Plant specialists from the Kerala Forest Research Institute, Thrissur, have identified the pathogen as Ganoderma sp. The spread of disease was recently reported in Anjili trees on the Indian Space Research Organisation campus at Valiyamala and the plantations at Pachamala, Bharathannur and Chekkonam forest stations under Palode forest range.

Once infected, the trees gradually dry up. The decay sets in at the wood collar, the base part of the wood, which comes into contact with the soil. Anjili is one of the widely found homestead trees of Kerala. The species is also endemic to Western Ghats. This is also one of the indigenous trees which are farmed for its hardwood.

“The pathogen causes heart rot and root decay and takes a long time to cause tree mortality and hence the infection would have happened a few years before. The heavy monsoon showers the State received during the present season might have provided a favourable condition for the increased activity of the pathogen and sudden incidence of tree mortality,” said T.V. Sajeev, a scientist at the Institute. The infection, it is feared, would leave a significant economic impact as the timber is widely used for making furniture and construction of boats and body of lorries. The presence of fibre in the wood, which reduces its brittleness, makes it a preferred species for such uses.

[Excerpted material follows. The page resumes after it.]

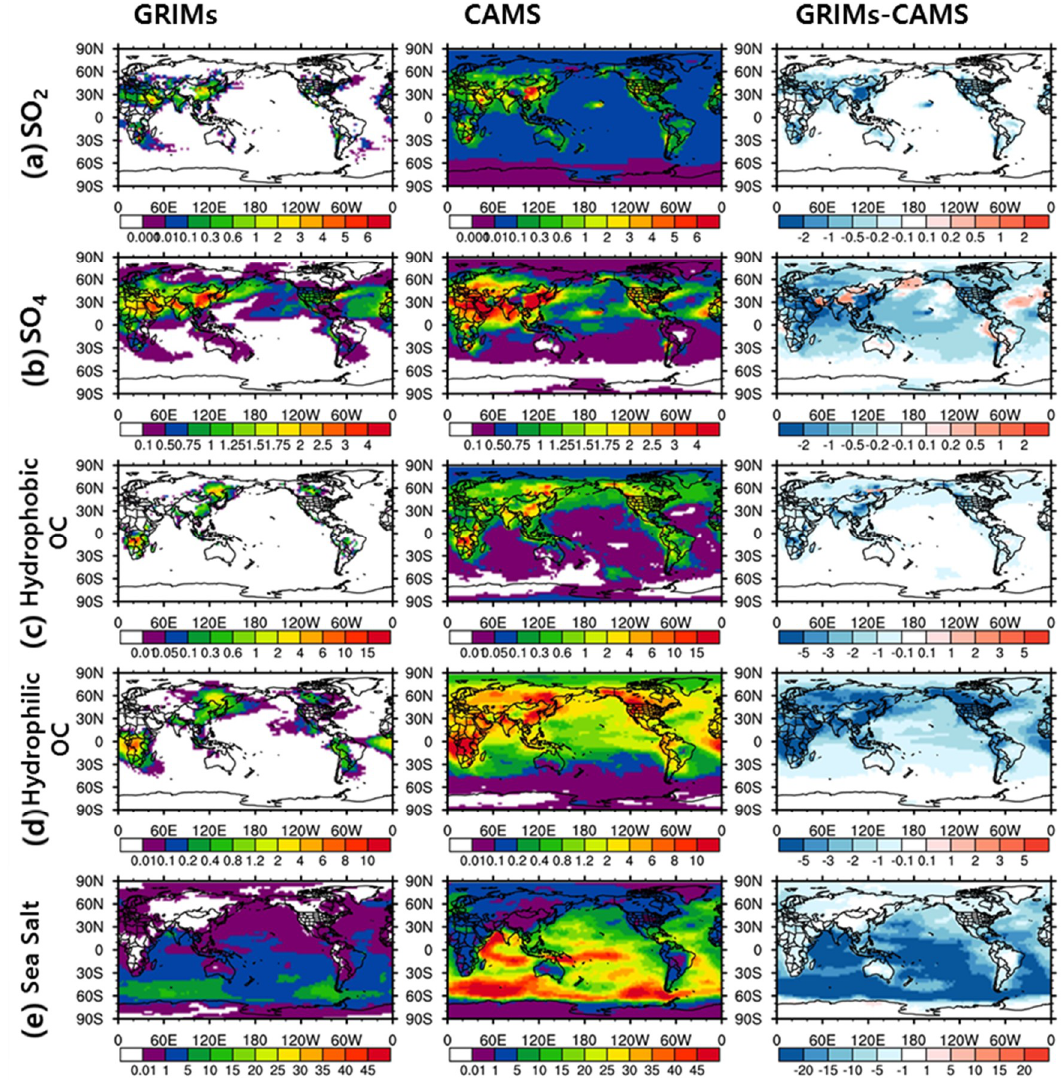
Figure 2. Horizontal distributions of ( a ) SO 2 , ( b ) SO 4 , ( c ) hydrophobic organic carbon (OC), ( d ) hydrophilic OC, and ( e ) sea salt averaged from 700 to 950 hPa which are drawn from the ( first panel ) GRIMs-simulated results, ( second panel ) CMAS reanalysis, and ( third panel ) their differences (GRIMs-CMAS). The values are in g kg -1 and scaled by 1e -6 .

“The close spacing of the trees in the plantation would have facilitated the spread of the pathogen which happens through soil, water and air. Spores of the pathogen will also remain in the soil keeping live the possibility of spread of disease,” said P. Sujanapal, another scientist who inspected the trees at the plantations.

The team that inspected the infected trees included T.K. Hrideek and Mallikarjuna Swamy.

“As the infection leads to the degeneration of the wood, the trees will have to be cut down and converted into timber. Once cut, the infected trees would still decay if left at the humid sites. Hence, it is important to season the timber early enough,” said Dr. Sajeev.

Many homesteads consider the species as a capital asset tree, which is harvested to meet a big economic demand. It is also considered as an upper stratum tree as the mature tree would grow up to a height of 30 metre.

The slow-growing species would take around 50 years to mature. The timber of a fully grown tree would have an average girth (diameter of the wood at chest level) of 2 metre, researchers said. The plant specialists have suggested treating the stump of the tree, which remains in the soil, with Bordeaux mixture. An area of one meter space around the stump should be sprayed with 0.4 per cent Copper oxychloride at the rate of 15 litres per tree.